◆ What you need to do
Search the data below for "feTurbulence" and report how many lines contain it, with no other text.

◆ Record excerpts

_ _ _ _

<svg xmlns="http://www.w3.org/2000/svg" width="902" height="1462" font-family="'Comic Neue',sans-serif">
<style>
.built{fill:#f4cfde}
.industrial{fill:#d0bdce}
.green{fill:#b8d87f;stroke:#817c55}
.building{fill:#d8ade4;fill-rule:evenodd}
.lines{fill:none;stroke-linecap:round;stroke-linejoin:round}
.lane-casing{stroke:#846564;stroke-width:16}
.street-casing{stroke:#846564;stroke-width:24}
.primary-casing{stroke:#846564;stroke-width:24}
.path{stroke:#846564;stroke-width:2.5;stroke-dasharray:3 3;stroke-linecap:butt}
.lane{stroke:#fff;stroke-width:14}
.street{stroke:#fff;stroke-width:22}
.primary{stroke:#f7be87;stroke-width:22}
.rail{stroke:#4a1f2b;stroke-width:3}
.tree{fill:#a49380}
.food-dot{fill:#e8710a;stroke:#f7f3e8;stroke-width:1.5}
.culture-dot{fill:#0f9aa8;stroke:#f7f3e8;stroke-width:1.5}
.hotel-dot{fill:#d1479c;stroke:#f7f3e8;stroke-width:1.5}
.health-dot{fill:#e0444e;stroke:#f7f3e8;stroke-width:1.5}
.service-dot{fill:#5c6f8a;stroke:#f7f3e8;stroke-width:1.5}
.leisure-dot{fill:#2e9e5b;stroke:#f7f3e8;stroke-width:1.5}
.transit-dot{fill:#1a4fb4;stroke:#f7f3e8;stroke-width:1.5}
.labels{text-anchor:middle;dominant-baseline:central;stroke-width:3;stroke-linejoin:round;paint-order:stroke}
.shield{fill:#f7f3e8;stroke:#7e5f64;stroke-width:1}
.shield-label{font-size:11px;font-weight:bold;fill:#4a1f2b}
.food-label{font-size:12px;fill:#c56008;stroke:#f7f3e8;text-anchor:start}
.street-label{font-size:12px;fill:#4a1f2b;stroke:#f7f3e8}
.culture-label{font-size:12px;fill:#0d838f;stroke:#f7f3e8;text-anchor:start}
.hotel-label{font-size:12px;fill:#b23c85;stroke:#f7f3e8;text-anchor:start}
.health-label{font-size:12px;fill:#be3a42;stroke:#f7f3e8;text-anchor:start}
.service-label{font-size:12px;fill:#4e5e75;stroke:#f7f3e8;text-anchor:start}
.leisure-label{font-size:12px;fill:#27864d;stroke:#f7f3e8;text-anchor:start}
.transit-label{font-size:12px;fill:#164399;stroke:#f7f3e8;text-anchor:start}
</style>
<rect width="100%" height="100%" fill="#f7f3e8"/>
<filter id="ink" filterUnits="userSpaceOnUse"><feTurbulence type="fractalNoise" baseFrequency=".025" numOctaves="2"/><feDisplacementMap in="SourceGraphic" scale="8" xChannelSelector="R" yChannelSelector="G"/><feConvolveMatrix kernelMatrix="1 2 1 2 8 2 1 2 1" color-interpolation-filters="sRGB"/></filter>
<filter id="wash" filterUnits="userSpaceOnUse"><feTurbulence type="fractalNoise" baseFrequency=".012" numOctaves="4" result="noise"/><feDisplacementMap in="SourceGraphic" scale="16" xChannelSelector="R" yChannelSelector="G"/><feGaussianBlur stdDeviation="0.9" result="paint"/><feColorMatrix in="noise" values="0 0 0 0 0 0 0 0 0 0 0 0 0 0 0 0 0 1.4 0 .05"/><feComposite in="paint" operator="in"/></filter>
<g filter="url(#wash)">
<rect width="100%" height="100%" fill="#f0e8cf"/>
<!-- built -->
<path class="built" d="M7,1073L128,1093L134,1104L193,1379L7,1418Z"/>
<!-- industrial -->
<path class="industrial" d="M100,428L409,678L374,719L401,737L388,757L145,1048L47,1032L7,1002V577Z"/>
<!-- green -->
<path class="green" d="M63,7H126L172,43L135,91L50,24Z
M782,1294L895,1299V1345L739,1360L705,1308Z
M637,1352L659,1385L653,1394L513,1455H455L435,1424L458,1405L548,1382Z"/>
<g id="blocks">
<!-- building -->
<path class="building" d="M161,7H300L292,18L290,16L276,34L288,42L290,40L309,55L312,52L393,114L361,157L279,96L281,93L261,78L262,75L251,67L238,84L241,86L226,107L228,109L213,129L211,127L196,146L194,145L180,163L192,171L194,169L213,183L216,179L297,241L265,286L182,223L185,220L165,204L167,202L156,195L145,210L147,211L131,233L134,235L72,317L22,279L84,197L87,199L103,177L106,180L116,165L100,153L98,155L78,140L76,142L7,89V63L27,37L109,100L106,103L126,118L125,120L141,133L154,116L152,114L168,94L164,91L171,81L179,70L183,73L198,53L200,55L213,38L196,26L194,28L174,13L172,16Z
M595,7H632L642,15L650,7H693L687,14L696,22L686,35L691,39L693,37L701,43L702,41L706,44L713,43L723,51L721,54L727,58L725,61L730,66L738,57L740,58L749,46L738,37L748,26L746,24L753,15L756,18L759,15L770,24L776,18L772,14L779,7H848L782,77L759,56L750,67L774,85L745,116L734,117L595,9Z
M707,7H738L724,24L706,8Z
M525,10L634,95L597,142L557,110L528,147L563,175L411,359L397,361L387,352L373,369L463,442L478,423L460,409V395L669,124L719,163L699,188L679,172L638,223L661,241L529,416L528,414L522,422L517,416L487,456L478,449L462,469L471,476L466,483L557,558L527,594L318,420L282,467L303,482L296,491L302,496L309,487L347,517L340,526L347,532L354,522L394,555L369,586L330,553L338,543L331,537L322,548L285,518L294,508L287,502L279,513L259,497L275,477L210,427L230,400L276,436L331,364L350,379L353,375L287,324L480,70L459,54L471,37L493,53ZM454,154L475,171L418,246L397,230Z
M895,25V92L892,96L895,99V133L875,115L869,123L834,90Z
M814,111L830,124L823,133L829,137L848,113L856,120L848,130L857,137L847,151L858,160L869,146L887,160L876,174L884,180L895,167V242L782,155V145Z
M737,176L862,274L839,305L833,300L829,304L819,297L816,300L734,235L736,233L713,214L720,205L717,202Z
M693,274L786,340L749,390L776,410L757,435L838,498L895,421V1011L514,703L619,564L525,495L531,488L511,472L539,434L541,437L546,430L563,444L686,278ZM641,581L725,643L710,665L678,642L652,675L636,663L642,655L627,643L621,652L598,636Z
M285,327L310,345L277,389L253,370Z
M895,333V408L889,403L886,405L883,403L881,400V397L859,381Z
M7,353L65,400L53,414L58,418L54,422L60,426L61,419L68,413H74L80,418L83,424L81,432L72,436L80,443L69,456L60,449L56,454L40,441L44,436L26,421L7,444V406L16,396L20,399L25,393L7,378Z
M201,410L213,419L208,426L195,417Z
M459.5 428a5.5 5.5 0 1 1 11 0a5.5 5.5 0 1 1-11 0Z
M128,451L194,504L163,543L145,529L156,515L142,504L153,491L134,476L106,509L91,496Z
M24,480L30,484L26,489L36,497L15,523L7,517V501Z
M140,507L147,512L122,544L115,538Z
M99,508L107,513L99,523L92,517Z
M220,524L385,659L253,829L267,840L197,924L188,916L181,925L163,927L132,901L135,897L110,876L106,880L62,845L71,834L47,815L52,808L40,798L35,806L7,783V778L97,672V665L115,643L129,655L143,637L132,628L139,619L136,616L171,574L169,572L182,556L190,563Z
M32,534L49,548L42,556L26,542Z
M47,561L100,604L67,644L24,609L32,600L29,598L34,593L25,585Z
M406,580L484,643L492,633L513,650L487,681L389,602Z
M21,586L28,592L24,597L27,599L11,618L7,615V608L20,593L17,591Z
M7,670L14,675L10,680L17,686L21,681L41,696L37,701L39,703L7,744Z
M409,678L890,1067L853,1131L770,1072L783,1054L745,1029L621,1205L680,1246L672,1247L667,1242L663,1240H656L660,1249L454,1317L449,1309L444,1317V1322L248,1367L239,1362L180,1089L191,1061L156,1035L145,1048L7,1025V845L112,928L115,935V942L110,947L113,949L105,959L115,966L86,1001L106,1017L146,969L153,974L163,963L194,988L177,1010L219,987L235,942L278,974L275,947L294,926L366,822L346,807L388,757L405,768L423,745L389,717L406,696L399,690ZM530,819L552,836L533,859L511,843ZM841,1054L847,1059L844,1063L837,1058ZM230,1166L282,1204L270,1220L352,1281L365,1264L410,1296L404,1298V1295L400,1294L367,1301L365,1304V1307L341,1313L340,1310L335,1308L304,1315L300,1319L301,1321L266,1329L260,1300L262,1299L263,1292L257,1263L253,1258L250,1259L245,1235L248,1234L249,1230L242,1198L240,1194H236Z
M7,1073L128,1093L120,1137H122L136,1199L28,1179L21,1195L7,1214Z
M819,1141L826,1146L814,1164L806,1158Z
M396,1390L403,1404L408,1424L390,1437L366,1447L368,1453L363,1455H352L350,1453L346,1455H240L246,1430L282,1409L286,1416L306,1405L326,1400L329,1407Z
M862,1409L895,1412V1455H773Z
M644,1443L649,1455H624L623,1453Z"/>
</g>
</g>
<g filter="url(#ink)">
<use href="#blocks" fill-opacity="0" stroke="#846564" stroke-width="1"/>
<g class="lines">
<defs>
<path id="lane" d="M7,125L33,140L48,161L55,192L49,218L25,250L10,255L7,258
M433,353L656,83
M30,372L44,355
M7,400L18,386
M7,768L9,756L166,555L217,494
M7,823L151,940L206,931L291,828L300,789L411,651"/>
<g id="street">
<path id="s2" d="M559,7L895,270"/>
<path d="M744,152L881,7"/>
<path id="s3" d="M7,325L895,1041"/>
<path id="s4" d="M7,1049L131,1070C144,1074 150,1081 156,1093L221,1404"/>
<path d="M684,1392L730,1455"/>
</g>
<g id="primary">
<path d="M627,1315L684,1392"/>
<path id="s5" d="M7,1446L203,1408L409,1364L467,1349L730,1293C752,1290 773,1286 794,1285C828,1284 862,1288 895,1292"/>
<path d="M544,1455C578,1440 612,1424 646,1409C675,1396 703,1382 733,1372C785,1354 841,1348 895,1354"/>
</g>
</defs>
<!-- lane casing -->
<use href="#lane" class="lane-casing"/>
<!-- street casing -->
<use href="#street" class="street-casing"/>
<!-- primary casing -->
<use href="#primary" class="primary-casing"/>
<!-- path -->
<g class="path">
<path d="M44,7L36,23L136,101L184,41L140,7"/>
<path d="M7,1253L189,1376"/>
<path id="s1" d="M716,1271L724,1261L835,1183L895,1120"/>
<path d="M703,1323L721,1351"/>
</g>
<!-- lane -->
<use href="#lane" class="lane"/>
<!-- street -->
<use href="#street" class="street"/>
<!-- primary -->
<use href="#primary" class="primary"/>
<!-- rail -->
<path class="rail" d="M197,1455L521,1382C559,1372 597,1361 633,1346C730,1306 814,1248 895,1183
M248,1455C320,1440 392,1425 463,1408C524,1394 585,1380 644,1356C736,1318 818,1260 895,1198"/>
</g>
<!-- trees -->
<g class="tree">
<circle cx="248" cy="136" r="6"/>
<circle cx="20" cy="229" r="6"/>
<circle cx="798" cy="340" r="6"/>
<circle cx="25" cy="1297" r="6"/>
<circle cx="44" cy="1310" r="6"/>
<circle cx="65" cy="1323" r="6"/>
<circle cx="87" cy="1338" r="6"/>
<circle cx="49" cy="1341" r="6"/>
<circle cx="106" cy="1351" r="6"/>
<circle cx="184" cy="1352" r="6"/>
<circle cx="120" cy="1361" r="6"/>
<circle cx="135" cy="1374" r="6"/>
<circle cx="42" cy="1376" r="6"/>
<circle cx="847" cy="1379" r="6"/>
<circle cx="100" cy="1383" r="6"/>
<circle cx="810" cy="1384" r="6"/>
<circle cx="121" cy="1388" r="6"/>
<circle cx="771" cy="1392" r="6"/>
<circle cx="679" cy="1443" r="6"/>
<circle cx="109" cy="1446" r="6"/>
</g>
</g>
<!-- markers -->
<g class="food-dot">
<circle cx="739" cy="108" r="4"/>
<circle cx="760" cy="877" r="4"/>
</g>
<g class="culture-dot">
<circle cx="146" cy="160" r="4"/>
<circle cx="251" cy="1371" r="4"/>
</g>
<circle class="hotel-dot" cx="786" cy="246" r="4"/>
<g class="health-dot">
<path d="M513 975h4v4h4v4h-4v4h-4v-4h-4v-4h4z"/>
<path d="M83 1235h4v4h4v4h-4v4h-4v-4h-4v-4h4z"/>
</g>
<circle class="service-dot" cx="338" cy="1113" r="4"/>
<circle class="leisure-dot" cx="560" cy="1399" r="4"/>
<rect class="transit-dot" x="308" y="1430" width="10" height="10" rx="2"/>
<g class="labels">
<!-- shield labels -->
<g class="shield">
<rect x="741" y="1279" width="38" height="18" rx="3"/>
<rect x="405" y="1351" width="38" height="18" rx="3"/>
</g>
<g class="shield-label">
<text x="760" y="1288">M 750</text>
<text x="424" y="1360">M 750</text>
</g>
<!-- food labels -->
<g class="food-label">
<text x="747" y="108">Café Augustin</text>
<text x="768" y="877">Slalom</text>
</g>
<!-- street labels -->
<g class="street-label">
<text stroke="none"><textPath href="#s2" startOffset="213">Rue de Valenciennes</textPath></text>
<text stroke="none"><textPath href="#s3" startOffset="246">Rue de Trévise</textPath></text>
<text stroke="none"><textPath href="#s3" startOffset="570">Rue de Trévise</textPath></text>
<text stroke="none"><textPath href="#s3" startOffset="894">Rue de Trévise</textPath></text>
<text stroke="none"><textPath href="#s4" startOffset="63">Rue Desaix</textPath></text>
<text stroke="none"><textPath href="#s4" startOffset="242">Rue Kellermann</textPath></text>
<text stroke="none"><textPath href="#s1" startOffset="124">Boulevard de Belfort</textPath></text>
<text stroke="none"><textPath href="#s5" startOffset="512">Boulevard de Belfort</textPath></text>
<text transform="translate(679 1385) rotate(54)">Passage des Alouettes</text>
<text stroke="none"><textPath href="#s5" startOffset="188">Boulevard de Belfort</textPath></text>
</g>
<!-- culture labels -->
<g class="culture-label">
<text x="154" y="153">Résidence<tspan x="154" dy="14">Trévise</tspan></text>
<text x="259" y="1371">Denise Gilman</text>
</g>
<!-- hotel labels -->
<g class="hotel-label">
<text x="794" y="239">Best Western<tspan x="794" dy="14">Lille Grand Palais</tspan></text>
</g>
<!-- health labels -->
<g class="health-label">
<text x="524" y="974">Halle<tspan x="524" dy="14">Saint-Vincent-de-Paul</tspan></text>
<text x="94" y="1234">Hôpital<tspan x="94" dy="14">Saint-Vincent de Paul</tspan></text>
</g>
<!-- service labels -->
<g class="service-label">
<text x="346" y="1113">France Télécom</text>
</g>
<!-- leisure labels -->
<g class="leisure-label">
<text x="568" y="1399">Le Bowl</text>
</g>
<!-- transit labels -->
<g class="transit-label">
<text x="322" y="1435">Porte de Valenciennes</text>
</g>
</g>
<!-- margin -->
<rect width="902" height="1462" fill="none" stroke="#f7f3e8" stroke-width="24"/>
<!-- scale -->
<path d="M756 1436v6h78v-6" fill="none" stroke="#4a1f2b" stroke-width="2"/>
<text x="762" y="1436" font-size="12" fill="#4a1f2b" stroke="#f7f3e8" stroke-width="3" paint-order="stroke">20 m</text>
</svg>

_ _ _ _

◆ Result of the exercise
2